## Records for this task
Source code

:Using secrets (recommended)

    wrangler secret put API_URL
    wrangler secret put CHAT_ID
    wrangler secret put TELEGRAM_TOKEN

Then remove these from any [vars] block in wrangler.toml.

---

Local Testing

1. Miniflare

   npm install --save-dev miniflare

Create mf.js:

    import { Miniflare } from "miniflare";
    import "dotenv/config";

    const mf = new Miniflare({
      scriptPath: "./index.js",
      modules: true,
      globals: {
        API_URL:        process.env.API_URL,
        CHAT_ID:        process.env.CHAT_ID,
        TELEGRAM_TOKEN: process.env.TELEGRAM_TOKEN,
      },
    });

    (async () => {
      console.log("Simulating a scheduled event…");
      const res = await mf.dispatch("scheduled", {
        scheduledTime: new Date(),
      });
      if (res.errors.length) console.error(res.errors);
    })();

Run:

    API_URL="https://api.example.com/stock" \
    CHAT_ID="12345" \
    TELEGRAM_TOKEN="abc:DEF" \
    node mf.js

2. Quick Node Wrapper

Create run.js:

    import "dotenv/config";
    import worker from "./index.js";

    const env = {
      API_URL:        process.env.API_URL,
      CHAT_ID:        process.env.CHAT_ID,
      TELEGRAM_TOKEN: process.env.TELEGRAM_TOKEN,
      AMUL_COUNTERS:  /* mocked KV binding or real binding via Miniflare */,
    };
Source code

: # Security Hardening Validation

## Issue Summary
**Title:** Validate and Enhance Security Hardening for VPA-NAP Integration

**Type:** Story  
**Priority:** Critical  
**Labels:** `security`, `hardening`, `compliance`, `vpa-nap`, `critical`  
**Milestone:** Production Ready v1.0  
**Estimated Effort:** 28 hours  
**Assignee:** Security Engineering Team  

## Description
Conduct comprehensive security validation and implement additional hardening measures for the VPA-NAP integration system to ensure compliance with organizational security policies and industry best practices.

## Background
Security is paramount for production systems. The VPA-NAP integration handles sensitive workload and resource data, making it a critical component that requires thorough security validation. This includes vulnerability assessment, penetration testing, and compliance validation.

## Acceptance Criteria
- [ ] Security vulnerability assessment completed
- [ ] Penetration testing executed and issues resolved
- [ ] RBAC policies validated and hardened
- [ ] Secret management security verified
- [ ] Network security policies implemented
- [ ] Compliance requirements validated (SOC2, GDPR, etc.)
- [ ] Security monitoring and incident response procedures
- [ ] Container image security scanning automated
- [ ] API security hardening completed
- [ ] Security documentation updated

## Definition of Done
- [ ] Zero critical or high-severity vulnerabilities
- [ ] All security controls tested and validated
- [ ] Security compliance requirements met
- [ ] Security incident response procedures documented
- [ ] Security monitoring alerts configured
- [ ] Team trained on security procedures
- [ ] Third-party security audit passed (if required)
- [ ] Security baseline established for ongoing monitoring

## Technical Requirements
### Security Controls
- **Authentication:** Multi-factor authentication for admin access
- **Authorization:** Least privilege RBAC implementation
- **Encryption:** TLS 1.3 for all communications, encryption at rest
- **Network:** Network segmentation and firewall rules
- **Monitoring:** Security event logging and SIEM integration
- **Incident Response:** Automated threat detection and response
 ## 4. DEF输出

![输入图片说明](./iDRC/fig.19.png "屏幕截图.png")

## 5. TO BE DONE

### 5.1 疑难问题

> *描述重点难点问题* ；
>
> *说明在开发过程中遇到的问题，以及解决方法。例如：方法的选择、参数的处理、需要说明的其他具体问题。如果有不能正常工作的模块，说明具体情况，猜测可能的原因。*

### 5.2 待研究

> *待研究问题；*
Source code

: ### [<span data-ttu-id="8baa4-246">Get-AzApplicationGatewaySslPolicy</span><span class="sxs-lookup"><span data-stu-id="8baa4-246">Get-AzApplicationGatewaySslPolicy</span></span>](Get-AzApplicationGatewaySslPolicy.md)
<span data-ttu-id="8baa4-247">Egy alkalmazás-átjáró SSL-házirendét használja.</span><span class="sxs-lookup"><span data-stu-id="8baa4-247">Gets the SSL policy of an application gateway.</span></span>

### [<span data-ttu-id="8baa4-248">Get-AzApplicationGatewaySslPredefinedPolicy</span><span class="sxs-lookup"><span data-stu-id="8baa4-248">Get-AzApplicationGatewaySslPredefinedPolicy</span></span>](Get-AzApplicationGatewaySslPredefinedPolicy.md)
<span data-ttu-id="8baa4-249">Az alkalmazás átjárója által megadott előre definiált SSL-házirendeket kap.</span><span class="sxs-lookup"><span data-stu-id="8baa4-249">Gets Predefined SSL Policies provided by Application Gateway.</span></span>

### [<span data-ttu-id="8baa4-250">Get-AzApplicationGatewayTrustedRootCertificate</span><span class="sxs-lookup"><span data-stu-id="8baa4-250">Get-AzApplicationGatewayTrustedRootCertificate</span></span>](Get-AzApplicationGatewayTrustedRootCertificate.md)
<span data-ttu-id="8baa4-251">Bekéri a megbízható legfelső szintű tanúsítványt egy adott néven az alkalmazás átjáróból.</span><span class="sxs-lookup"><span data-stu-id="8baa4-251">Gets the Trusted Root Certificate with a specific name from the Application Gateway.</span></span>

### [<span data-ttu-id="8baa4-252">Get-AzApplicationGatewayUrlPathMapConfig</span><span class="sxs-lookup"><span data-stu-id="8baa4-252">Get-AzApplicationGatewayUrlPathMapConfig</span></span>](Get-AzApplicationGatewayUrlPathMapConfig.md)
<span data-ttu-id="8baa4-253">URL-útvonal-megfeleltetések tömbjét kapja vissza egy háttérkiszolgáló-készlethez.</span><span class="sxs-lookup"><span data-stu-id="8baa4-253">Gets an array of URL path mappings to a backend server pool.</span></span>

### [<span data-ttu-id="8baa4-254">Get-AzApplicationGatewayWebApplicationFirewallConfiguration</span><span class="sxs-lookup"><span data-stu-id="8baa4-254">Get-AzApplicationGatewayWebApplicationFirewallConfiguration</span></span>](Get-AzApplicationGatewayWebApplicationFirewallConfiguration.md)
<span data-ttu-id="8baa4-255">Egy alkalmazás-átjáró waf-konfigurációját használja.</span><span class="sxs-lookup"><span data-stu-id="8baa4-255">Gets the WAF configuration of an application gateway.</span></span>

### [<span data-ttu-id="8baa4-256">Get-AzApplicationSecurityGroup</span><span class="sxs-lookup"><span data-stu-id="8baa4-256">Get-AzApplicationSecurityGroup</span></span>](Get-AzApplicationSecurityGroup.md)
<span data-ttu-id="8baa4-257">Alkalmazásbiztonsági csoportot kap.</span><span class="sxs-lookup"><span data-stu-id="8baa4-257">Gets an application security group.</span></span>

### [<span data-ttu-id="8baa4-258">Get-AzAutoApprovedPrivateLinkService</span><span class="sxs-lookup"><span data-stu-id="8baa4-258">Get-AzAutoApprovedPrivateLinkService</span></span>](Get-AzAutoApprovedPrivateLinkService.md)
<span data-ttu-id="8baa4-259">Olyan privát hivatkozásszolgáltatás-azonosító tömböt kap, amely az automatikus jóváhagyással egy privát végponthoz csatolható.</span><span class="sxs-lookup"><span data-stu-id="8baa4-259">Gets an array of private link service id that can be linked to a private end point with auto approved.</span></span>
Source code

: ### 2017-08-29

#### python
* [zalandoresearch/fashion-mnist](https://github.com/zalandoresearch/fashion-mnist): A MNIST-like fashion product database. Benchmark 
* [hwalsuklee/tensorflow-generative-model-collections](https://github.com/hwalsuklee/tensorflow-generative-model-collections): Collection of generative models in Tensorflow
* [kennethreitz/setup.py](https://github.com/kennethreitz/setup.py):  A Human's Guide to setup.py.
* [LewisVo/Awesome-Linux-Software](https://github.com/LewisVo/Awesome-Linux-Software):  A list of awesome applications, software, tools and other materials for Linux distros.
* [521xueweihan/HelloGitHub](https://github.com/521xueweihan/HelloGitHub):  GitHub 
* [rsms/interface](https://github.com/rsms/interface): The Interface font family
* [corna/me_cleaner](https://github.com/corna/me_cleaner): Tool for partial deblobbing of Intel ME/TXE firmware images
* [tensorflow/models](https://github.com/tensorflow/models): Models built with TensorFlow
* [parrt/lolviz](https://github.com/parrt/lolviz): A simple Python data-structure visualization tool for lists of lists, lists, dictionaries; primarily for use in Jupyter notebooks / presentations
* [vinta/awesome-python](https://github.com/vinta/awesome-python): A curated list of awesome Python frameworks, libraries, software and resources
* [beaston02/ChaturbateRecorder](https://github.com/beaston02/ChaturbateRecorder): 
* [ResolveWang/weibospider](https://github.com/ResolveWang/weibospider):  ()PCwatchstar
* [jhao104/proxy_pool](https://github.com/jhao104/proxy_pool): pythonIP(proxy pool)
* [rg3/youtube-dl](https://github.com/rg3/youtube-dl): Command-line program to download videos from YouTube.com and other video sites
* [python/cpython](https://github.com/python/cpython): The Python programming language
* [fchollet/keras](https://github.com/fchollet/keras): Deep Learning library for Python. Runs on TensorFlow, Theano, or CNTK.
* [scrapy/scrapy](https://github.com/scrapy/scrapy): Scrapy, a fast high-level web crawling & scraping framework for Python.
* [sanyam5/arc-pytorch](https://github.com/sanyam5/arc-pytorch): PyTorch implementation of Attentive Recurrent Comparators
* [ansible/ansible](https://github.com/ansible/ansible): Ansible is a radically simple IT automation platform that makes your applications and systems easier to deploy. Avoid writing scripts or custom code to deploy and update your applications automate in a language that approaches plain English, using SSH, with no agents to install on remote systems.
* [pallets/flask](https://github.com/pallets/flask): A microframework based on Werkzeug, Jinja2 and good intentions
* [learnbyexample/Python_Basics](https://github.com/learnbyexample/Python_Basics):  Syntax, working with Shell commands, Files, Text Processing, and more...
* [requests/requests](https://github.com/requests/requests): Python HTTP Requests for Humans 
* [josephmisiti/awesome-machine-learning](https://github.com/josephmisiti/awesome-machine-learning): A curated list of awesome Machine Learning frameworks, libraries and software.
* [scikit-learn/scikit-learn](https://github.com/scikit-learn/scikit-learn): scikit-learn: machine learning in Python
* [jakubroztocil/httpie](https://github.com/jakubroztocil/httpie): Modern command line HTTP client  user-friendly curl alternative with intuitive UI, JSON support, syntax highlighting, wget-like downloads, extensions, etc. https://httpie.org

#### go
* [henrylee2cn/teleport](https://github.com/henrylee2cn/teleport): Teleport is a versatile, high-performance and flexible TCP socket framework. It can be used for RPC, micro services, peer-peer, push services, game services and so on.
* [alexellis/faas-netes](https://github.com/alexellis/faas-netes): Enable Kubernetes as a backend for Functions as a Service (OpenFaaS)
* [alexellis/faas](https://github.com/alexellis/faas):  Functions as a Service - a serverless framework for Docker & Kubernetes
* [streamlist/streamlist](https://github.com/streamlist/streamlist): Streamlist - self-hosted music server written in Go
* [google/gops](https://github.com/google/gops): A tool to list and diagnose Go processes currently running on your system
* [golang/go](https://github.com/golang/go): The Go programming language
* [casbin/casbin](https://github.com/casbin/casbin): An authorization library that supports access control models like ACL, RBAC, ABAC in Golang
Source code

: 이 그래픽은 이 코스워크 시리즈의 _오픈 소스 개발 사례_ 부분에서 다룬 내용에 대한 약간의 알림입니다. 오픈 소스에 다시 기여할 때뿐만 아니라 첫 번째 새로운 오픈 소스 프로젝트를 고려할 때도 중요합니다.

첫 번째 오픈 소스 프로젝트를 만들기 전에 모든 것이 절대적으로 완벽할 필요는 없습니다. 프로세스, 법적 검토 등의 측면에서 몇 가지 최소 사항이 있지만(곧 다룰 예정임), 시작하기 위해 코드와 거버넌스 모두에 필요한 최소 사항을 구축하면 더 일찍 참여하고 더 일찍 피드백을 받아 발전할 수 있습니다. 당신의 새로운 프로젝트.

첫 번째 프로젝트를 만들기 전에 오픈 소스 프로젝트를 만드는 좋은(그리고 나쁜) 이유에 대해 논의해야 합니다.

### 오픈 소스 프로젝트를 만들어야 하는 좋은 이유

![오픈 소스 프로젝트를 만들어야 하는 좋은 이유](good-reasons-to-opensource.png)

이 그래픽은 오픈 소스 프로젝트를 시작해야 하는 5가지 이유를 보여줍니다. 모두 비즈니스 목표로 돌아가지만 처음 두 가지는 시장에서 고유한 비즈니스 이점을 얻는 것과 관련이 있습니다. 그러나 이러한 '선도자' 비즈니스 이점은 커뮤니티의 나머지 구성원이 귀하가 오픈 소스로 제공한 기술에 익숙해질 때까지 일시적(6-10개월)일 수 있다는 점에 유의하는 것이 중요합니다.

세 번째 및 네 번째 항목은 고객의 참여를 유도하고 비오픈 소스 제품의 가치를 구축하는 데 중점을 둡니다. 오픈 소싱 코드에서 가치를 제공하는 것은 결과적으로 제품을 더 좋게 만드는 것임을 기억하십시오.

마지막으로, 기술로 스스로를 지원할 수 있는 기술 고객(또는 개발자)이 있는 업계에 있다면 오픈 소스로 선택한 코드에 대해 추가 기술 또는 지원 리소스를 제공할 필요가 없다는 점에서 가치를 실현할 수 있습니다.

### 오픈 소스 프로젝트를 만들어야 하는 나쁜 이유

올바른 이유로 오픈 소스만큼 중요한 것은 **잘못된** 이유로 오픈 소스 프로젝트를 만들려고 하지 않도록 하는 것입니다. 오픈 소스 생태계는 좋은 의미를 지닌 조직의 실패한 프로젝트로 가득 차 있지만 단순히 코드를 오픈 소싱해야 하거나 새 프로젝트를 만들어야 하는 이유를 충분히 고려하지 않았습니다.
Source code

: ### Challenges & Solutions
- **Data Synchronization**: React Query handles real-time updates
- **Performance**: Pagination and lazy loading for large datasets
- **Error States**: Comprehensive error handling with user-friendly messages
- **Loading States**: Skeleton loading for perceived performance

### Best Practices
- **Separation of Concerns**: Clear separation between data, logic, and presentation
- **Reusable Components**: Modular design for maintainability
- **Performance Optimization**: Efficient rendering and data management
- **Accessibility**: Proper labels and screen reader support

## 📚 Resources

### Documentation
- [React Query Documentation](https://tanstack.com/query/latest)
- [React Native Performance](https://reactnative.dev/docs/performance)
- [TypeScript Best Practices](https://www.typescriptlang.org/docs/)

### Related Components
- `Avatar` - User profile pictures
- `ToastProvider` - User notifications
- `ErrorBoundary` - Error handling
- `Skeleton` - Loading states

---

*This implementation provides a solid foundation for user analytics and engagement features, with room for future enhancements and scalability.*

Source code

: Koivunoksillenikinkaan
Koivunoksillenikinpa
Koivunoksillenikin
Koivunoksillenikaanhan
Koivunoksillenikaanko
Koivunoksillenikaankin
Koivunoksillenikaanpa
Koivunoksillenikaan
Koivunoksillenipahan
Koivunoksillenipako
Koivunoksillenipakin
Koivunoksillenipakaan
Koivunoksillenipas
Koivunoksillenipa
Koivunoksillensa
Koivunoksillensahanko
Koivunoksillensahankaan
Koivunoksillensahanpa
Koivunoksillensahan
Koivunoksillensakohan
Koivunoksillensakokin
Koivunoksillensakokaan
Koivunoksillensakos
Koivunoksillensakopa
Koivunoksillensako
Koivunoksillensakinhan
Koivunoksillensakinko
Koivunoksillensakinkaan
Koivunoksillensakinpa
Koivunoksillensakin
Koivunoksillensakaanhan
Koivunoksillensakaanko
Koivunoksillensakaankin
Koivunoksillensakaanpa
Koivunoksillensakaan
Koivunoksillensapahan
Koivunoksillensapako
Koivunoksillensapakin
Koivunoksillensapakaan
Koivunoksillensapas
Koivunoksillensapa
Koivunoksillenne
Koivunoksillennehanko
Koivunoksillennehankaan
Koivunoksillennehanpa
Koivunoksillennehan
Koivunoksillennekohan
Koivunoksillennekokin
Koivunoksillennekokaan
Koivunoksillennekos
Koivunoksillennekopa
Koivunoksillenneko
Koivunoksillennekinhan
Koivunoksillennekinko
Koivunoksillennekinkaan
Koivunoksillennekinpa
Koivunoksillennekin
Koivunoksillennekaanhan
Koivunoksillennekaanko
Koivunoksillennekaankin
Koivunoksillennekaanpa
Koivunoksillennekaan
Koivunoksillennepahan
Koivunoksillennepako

## Requirement
Considering only the material above, set down every line from the one with "- [TypeScript Best" to the one with "Koivunoksillennekaanko", inclusive, exactly as written.

## Written answer
- [TypeScript Best Practices](https://www.typescriptlang.org/docs/)

### Related Components
- `Avatar` - User profile pictures
- `ToastProvider` - User notifications
- `ErrorBoundary` - Error handling
- `Skeleton` - Loading states

---

*This implementation provides a solid foundation for user analytics and engagement features, with room for future enhancements and scalability.*

Source code

: Koivunoksillenikinkaan
Koivunoksillenikinpa
Koivunoksillenikin
Koivunoksillenikaanhan
Koivunoksillenikaanko
Koivunoksillenikaankin
Koivunoksillenikaanpa
Koivunoksillenikaan
Koivunoksillenipahan
Koivunoksillenipako
Koivunoksillenipakin
Koivunoksillenipakaan
Koivunoksillenipas
Koivunoksillenipa
Koivunoksillensa
Koivunoksillensahanko
Koivunoksillensahankaan
Koivunoksillensahanpa
Koivunoksillensahan
Koivunoksillensakohan
Koivunoksillensakokin
Koivunoksillensakokaan
Koivunoksillensakos
Koivunoksillensakopa
Koivunoksillensako
Koivunoksillensakinhan
Koivunoksillensakinko
Koivunoksillensakinkaan
Koivunoksillensakinpa
Koivunoksillensakin
Koivunoksillensakaanhan
Koivunoksillensakaanko
Koivunoksillensakaankin
Koivunoksillensakaanpa
Koivunoksillensakaan
Koivunoksillensapahan
Koivunoksillensapako
Koivunoksillensapakin
Koivunoksillensapakaan
Koivunoksillensapas
Koivunoksillensapa
Koivunoksillenne
Koivunoksillennehanko
Koivunoksillennehankaan
Koivunoksillennehanpa
Koivunoksillennehan
Koivunoksillennekohan
Koivunoksillennekokin
Koivunoksillennekokaan
Koivunoksillennekos
Koivunoksillennekopa
Koivunoksillenneko
Koivunoksillennekinhan
Koivunoksillennekinko
Koivunoksillennekinkaan
Koivunoksillennekinpa
Koivunoksillennekin
Koivunoksillennekaanhan
Koivunoksillennekaanko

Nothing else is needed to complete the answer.